# Confusing solution

• Module 5 Day 7 Your Turn Part 3 Mini-Question Solution

Let the GCD of a and b be g; then we can express a as g × A and b as g × B, where A and B don't have any factors in common. Then the LCM of a and b is g × A × B, and the LCM divided by the GCD would be A × B. Since this is equal to b, that means that g × B = A × B, which means that g = A. Then a = A^2, and b is a multiple of the square root of a.
Bold part is confusing

• @neatlobster (I'm gonna copy over the question first):

$$\text{Suppose that for integers } a \text{ and } b, \frac{\text{lcm}(a,b)}{\gcd(a,b)} =b$$
$$\text{Which of the following must be true?}$$

$$a=b^2 \\ \gcd(a,b)=1 \\ \text{One of the numbers is } b \text{ times the other} \\ a=1 \\ a \text{ is a square, and } b \text{ is a multiple of }\sqrt{a}$$

Following the explanation, we have the following:
$$\gcd(a,b)=g$$
$$a = g \cdot A$$
$$b = g \cdot B$$
$$\text{lcm}(a,b)=g \cdot A \cdot B$$

Remember, the problem gave us that $$\frac{\text{lcm}(a,b)}{\gcd(a,b)}=b$$. Using our substitutions for the lcm & gcd, we have that

$$\frac{g \cdot A \cdot B}{g} = b$$

Now, here's the clever substitution: recall that $$b = g \cdot B$$. So,
$$\frac{g \cdot A \cdot B}{g} = b \implies \frac{b \cdot A }{g} = b \implies \frac{A}{g} = 1 \implies A=g$$

Since $$a = g \cdot A , a = A^2$$, so $$a$$ is a perfect square.

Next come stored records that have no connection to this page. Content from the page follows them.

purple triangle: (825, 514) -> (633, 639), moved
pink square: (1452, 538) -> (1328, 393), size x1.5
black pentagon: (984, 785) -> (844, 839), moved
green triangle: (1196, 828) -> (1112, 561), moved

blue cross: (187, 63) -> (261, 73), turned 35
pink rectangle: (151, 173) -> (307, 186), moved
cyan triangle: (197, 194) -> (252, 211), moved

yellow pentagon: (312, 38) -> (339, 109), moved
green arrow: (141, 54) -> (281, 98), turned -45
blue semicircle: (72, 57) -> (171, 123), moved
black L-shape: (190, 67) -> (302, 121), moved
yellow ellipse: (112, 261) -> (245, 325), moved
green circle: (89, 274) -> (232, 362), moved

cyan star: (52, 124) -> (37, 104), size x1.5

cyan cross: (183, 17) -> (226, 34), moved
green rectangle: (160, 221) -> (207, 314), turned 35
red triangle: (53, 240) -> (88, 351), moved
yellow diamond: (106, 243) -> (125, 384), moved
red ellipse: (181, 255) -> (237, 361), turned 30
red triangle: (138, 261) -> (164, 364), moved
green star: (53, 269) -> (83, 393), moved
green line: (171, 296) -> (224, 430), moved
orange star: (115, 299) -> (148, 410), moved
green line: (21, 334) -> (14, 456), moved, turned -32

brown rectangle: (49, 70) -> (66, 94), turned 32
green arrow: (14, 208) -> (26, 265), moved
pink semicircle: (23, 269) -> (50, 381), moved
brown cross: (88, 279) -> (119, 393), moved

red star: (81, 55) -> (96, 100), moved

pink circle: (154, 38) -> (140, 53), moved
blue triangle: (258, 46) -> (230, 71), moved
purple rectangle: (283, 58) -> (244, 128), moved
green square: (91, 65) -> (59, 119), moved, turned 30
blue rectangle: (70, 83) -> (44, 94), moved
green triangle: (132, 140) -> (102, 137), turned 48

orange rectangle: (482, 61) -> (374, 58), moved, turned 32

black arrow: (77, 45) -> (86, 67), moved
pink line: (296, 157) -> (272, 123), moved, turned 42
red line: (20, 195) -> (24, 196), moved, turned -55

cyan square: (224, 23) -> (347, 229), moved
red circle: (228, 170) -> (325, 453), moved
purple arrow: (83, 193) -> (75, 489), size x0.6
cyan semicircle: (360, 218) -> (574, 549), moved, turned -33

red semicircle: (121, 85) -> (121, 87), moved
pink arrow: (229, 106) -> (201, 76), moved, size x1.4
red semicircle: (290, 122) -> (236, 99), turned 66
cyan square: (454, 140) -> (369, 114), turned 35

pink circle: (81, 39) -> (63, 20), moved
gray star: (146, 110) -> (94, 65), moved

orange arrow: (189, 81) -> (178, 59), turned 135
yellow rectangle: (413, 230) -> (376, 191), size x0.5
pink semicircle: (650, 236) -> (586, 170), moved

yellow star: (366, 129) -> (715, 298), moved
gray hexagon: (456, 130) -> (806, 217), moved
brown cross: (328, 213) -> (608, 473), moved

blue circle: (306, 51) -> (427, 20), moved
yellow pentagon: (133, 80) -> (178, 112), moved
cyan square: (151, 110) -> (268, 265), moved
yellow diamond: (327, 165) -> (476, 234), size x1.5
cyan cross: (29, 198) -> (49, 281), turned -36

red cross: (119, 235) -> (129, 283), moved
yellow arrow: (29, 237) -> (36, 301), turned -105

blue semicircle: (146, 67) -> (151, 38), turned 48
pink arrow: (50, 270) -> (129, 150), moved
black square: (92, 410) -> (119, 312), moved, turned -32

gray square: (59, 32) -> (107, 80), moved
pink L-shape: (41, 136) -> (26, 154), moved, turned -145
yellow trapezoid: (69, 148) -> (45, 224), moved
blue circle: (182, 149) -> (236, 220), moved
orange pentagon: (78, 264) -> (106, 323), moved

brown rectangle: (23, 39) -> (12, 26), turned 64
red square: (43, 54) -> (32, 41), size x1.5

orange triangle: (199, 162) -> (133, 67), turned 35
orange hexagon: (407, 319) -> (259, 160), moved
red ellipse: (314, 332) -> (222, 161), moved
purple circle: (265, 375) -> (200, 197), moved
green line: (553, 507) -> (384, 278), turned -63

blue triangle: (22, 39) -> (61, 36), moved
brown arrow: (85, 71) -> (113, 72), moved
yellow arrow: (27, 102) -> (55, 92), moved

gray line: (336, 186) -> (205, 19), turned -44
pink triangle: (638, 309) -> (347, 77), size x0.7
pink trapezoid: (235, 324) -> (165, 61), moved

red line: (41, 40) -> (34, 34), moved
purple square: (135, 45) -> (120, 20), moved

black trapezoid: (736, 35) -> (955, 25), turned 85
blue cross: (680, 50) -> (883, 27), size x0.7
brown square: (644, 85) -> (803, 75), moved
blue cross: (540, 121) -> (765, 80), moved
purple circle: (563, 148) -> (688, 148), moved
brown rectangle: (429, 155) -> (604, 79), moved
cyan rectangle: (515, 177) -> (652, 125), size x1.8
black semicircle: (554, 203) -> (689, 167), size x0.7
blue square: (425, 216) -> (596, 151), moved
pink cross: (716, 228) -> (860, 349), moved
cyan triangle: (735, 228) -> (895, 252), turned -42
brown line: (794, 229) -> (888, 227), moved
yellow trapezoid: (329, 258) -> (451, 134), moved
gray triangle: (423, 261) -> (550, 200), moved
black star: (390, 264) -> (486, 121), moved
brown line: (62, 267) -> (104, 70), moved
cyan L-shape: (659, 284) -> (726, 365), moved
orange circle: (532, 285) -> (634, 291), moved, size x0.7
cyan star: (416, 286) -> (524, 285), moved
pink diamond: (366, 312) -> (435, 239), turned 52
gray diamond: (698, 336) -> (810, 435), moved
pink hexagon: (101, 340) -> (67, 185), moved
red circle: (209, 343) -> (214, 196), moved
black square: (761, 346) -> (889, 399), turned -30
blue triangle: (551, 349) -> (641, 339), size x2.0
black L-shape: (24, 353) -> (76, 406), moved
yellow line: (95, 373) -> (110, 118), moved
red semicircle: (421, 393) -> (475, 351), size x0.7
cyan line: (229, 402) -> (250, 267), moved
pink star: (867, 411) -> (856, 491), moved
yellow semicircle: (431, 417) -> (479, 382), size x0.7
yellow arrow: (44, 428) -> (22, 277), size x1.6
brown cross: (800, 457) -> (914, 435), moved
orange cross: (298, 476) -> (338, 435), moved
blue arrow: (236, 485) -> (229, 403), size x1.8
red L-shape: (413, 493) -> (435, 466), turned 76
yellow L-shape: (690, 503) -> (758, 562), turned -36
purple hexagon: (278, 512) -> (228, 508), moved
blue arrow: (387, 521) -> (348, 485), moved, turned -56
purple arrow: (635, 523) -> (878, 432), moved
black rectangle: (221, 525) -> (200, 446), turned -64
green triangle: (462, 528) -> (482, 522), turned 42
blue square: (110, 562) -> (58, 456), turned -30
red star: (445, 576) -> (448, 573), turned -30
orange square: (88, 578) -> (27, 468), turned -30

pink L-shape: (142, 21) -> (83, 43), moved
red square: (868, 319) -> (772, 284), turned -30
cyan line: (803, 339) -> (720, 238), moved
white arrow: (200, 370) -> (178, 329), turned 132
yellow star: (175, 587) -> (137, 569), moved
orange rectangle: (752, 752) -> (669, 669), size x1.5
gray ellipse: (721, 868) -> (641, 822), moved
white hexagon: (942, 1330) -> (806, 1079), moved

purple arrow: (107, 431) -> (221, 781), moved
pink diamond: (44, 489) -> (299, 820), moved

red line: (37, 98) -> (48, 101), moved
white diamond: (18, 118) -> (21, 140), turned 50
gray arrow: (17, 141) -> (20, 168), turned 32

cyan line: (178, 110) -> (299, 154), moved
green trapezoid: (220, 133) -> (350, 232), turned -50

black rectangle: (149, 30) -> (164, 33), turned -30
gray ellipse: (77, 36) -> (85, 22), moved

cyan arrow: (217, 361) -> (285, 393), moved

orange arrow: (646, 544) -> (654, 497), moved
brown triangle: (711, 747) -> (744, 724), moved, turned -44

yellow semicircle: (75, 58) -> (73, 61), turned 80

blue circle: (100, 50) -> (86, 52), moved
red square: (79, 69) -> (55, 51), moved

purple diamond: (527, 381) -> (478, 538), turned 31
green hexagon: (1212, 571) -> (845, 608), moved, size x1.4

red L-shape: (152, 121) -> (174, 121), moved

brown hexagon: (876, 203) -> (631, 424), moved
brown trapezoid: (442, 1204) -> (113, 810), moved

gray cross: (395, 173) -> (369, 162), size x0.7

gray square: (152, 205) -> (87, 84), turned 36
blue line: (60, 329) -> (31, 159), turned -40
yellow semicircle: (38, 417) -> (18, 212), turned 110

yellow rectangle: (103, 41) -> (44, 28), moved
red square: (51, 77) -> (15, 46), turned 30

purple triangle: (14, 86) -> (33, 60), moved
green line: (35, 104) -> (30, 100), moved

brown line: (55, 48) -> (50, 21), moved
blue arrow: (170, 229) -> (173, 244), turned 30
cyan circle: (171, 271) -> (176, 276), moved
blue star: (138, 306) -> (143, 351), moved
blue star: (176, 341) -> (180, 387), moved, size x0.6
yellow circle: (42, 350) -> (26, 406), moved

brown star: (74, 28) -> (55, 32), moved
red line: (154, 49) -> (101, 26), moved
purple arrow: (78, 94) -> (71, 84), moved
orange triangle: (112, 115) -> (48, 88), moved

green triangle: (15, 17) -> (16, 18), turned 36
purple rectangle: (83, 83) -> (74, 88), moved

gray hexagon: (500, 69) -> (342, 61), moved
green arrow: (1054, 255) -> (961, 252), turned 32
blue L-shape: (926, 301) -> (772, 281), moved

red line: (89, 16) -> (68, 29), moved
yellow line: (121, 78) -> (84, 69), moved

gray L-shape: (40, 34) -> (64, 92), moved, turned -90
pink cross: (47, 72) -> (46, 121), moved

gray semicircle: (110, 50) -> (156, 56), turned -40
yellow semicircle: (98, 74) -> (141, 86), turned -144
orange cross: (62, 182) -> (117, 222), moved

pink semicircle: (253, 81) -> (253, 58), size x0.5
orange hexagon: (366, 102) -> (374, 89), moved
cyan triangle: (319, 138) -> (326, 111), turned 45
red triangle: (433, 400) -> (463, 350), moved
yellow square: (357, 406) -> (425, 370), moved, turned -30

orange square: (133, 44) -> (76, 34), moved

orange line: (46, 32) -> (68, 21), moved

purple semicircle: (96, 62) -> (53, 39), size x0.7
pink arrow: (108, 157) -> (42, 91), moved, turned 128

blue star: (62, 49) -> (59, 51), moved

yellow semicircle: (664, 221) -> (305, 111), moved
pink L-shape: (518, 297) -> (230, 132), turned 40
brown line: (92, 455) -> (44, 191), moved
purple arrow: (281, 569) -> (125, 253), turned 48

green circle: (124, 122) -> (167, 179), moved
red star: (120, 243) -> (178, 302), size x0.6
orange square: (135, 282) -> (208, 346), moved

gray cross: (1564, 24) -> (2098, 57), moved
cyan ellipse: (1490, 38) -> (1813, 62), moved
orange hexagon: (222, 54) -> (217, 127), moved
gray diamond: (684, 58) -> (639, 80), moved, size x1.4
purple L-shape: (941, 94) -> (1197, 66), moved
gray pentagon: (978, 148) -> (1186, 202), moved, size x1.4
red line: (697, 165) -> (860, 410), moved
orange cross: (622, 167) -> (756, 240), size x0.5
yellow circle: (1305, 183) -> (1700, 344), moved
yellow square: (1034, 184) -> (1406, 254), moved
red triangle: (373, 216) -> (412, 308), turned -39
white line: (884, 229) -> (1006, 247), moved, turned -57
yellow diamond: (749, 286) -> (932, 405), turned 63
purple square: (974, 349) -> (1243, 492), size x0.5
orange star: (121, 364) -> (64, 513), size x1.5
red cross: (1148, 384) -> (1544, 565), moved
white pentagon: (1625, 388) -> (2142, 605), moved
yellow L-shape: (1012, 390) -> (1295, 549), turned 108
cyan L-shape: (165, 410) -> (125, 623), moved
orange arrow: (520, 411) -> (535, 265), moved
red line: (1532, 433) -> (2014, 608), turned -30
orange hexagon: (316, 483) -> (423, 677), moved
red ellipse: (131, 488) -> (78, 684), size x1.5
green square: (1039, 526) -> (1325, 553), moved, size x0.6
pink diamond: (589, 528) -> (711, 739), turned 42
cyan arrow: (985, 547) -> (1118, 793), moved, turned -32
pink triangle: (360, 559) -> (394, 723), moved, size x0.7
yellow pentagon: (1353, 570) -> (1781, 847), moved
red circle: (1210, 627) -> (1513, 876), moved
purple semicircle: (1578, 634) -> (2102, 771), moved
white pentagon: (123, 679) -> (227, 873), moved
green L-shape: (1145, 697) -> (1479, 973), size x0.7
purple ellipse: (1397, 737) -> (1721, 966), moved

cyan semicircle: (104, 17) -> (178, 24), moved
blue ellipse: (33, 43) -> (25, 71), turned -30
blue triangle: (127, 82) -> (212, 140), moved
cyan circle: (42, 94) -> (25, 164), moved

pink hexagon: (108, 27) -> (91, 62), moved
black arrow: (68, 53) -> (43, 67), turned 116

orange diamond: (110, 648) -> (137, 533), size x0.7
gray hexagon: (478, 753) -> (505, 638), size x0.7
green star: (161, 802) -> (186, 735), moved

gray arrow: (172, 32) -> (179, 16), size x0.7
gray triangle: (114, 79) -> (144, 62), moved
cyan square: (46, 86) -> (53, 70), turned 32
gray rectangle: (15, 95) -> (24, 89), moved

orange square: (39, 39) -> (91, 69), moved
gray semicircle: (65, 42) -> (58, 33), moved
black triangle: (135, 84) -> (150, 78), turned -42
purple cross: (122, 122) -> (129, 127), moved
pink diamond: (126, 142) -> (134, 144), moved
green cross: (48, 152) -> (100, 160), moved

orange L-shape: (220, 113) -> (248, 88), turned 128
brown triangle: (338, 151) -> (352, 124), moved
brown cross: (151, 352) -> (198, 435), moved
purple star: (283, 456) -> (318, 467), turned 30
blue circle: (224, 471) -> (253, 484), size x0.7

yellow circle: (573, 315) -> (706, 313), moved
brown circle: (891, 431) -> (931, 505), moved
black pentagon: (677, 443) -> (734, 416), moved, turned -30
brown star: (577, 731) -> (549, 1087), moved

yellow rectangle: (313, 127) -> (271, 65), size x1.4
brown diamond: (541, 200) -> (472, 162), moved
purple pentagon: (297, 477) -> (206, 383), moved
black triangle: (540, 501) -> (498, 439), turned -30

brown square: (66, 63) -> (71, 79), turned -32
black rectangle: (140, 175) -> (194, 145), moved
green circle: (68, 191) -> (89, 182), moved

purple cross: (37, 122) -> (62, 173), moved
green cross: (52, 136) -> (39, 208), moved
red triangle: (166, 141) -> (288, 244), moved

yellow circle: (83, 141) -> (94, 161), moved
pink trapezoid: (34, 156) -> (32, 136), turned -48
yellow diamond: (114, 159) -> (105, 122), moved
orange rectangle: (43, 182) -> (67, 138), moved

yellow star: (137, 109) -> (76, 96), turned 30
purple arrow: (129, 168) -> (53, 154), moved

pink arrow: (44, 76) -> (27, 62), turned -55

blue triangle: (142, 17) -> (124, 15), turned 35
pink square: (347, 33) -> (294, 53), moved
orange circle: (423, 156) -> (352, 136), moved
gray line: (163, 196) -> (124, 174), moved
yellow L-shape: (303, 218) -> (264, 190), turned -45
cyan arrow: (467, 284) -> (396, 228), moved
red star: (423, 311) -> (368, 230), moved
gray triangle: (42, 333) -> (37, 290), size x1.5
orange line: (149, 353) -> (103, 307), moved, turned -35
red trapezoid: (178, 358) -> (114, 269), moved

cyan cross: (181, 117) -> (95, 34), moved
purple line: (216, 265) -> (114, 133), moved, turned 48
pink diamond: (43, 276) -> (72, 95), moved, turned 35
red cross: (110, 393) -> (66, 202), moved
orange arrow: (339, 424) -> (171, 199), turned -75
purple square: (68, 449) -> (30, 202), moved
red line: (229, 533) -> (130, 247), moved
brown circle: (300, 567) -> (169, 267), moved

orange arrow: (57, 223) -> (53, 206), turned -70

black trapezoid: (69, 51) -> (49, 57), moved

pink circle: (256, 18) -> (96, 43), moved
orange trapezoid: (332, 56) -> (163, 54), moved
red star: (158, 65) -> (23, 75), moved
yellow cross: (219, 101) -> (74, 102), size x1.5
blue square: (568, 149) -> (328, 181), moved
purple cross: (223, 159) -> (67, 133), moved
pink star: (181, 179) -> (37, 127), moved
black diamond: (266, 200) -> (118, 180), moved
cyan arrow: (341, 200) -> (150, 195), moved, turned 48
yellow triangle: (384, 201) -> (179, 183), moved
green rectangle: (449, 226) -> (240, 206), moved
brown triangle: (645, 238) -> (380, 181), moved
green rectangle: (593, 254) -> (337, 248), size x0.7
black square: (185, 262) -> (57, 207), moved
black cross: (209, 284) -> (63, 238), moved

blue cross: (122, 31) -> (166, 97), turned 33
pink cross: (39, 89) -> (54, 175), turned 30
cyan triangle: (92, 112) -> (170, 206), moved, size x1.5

And, since $$a=A^2 \implies \sqrt{a} = A = g$$

$$b = g \cdot B \implies b= \sqrt{a} \cdot B$$ , so $$b$$ is a multiple of $$\sqrt{a}$$.
Hence, the answer is the fifth one.

I know this is a lot, let me know if you have any more questions. I'd be glad to help!

P.S. Here's a hint: try using $$\gcd(a,b) \cdot \text{lcm}(a,b) = a \cdot b$$. It's a very useful fact!

• Thanks so much!

• @neatlobster @quacker88 Thank you!!